18F / open-data-maker

make it easy to turn a lot of potentially large csv files into easily accessible open data
Other
199 stars 135 forks source link

read CSV as stream, process rows in parallel chunks #295

Closed pkarman closed 8 years ago

pkarman commented 8 years ago

Based off #294 and #94

This PR cuts indexing time significantly when run on a machine with multiple processors, at the expense of more memory usage. To mitigate the additional memory use that comes with parallel (forked) processes, CSV files are read via IO stream, a row at a time, rather than being slurped entirely into memory and parsed as a String.
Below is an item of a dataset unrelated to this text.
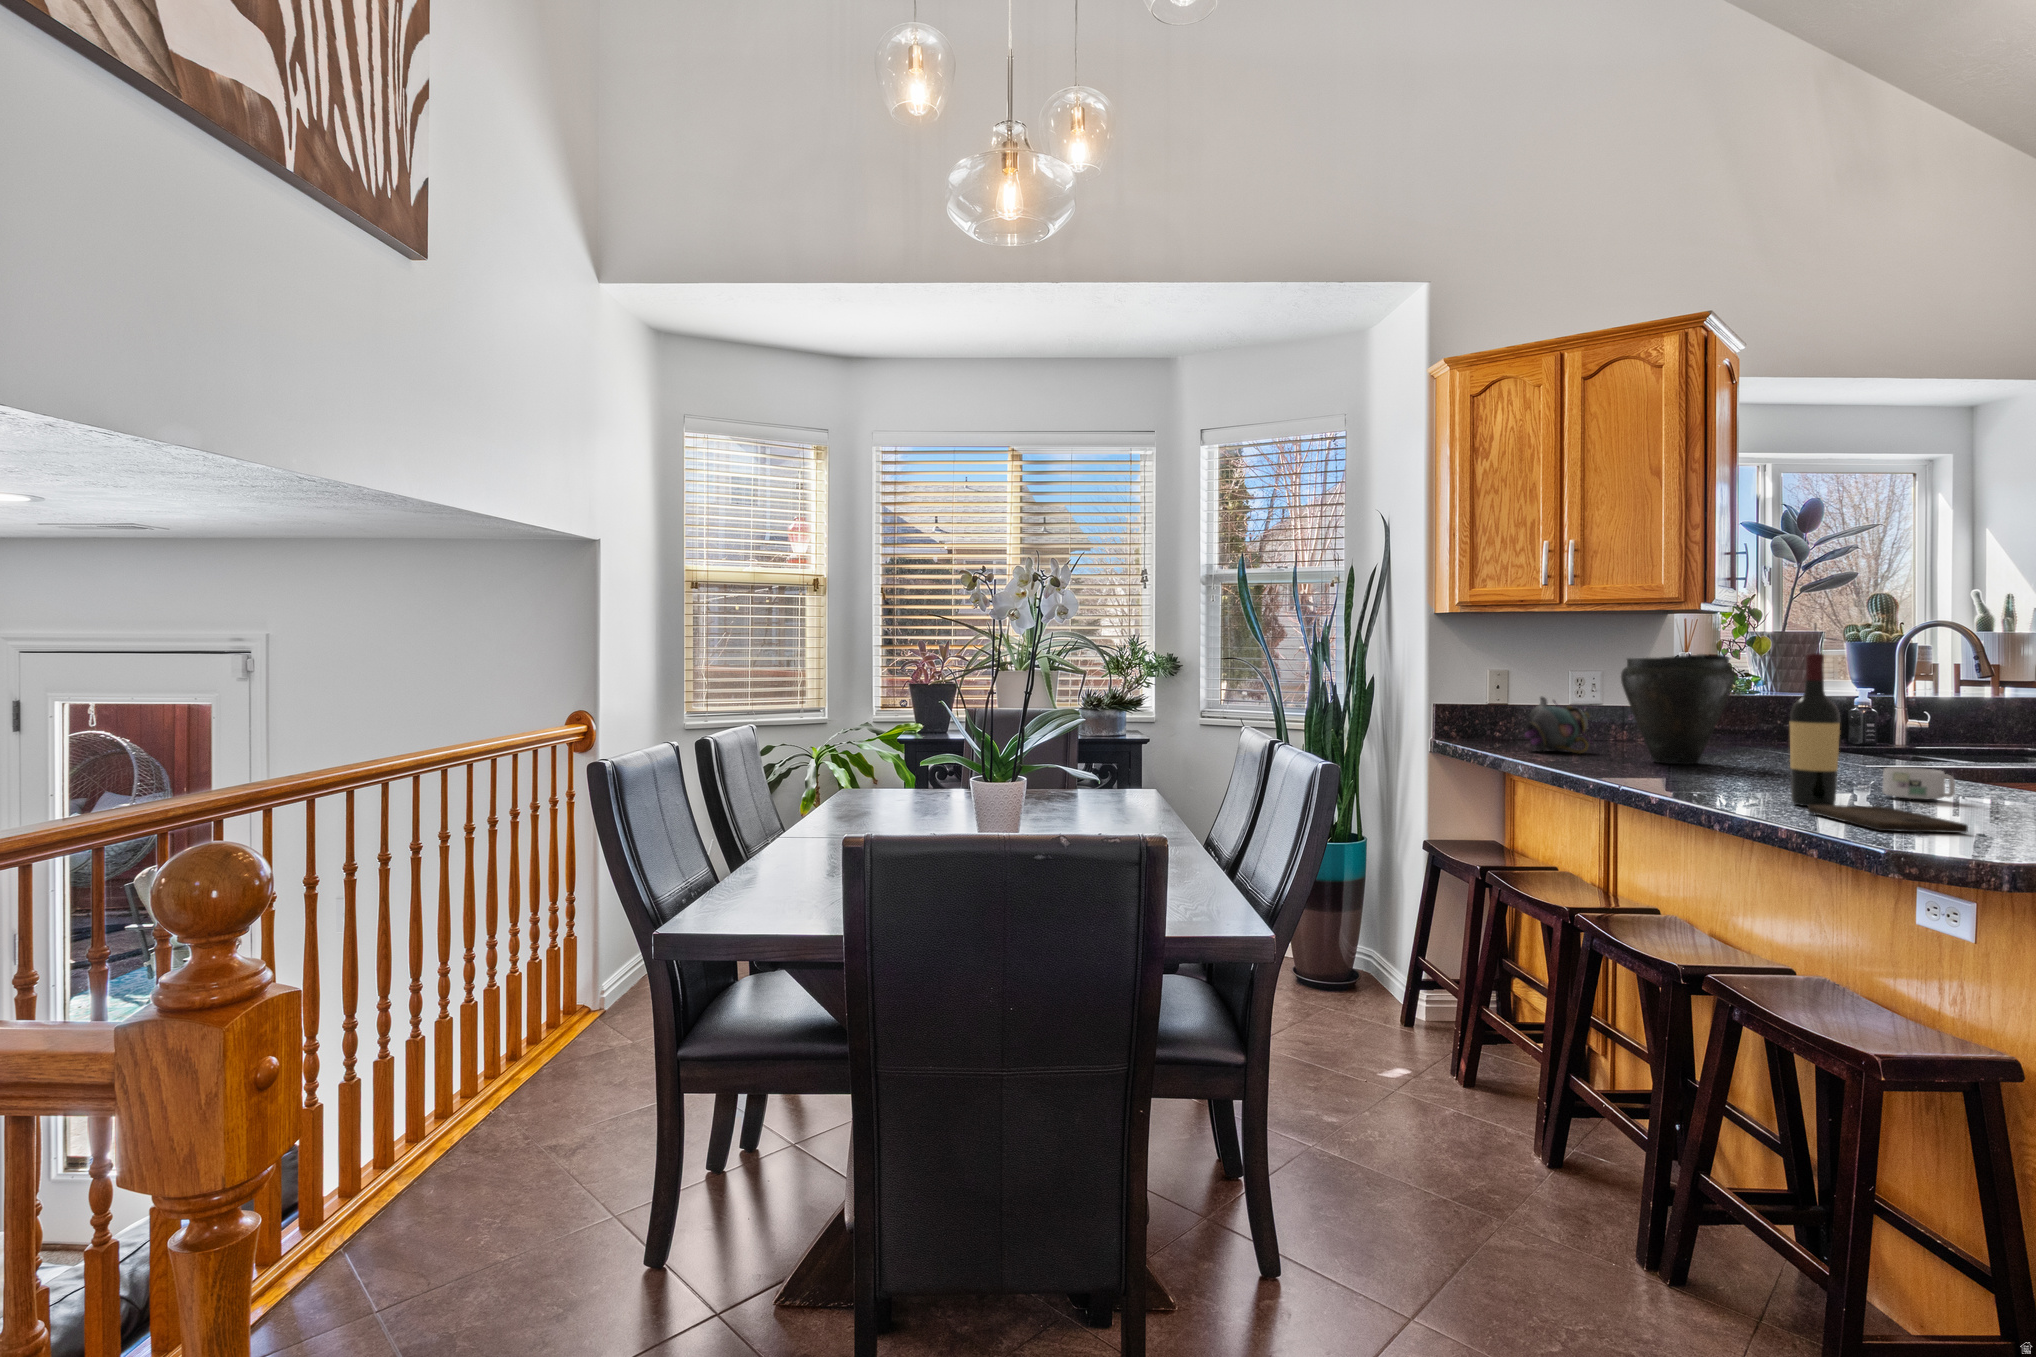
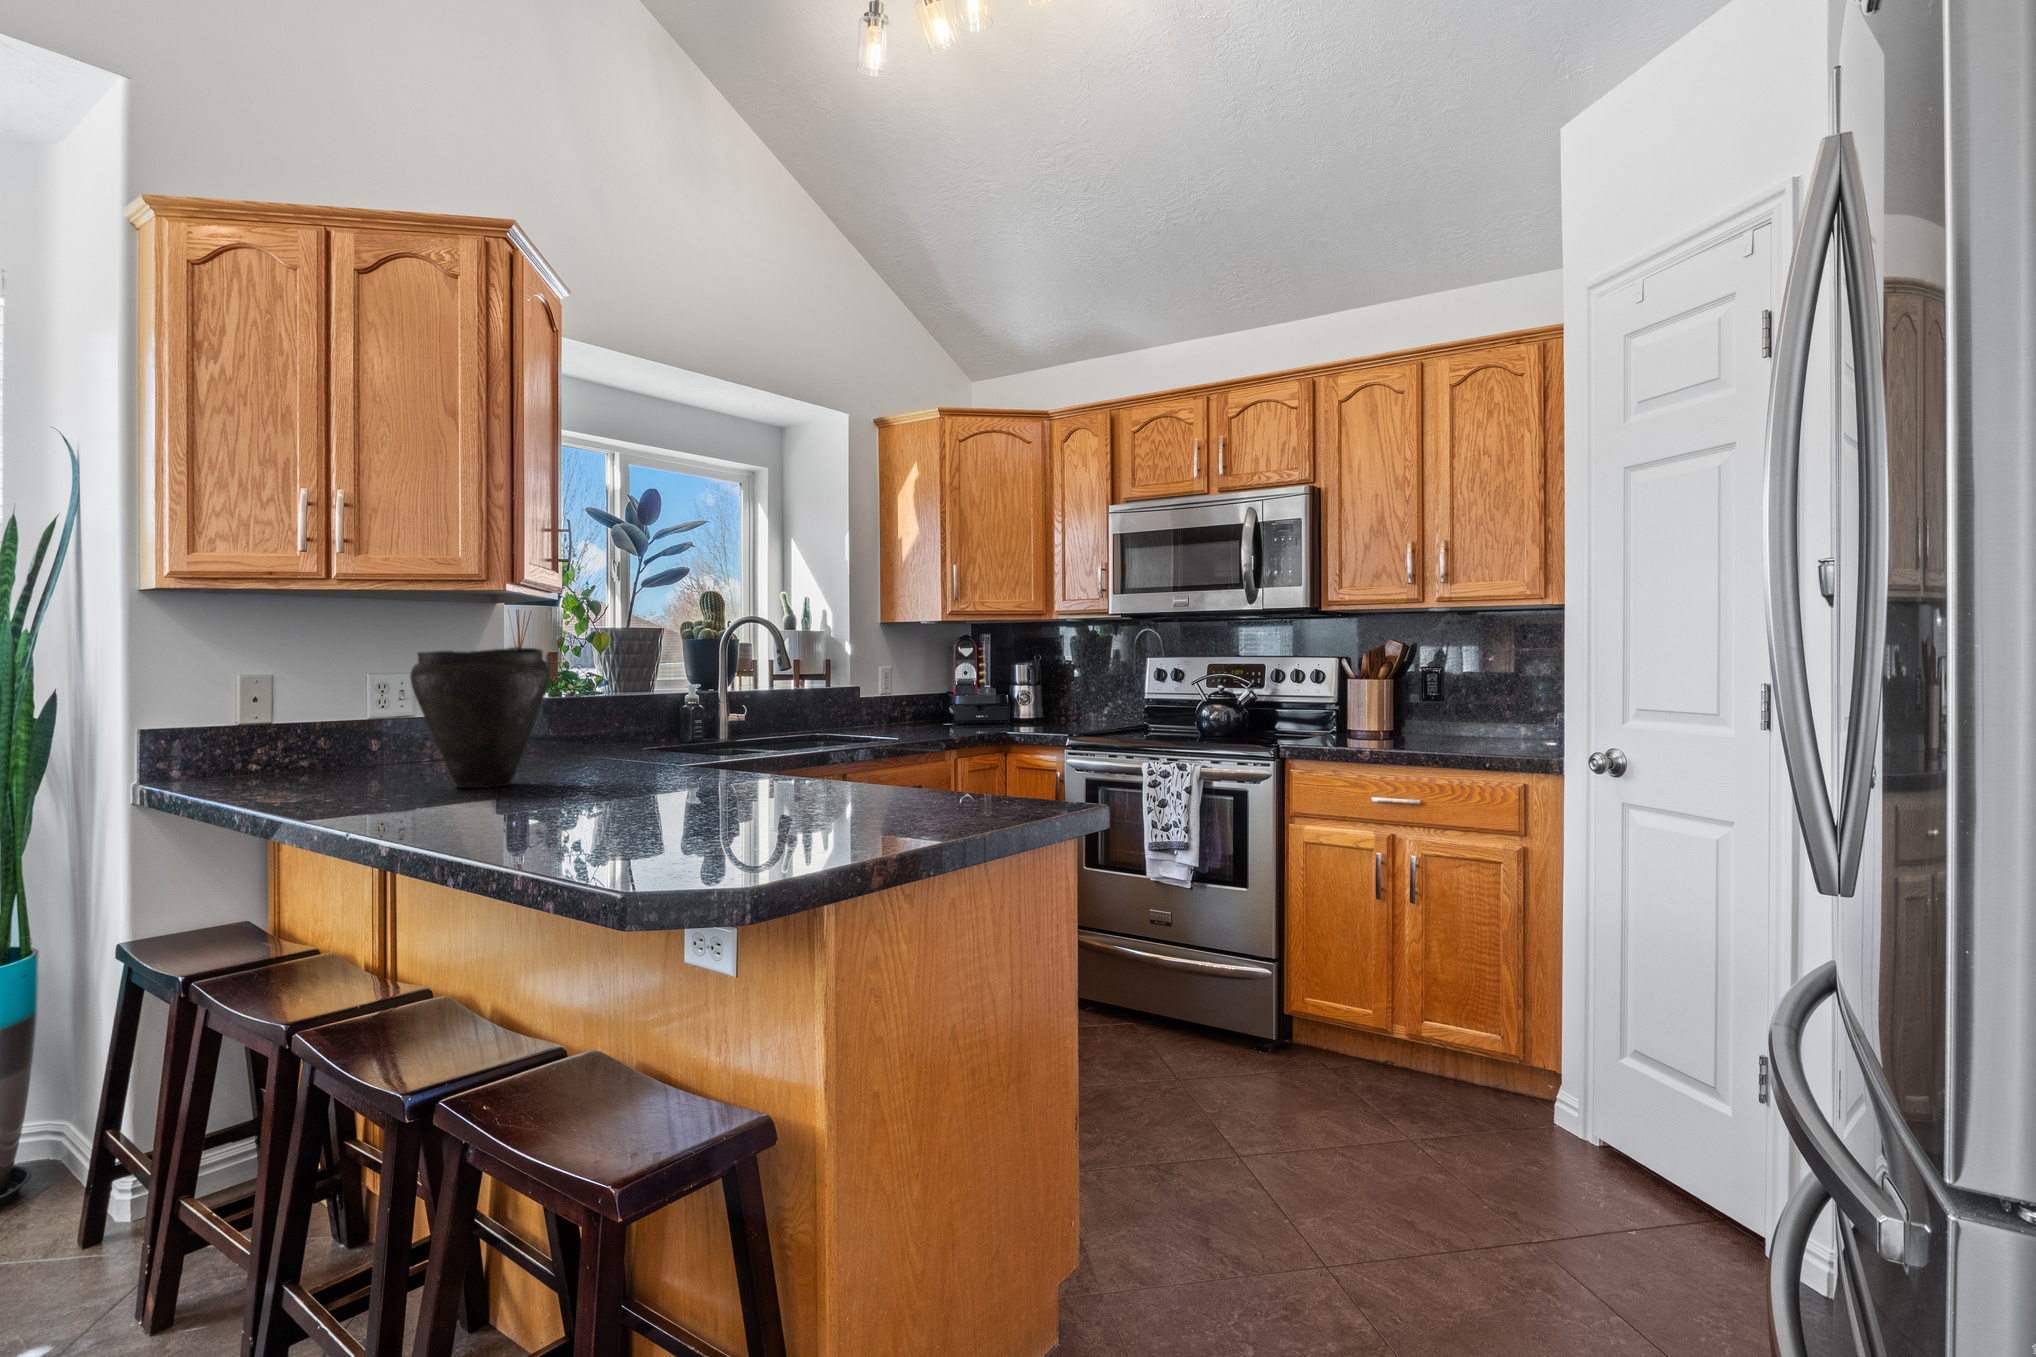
wine bottle: present [1790,653,1840,806] -> none [575,636,632,839]
teapot: present [1525,697,1592,754] -> none [286,708,385,785]
mug: present [1883,767,1955,799] -> none [687,773,754,810]
cutting board: present [1808,805,1968,833] -> none [590,830,755,870]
For reference, the current import consumes about 250MB for the single process.

Example stats and usage:

# for 1000 rows from 4 files (using college-choice-data)

NPROCS=1 rake import
#812 sec (memory 150MB)

NPROCS=4 CHUNK_SIZE=50 rake import
#396 sec (memory 180MB x 4 (720MB))

NPROCS=5 CHUNK_SIZE=100 rake import
#268 sec (memory 230MB x 5 (1150MB))
pkarman commented 8 years ago

An important caveat with reading CSV as stream: the :force_utf8 feature does not work as currently implemented. My recommendation is to require all CSV files be in UTF-8 format prior to import, possibly offering some easy docs/script to convert encodings.

pkarman commented 8 years ago

Going to open a new PR against a branch directly on this repo.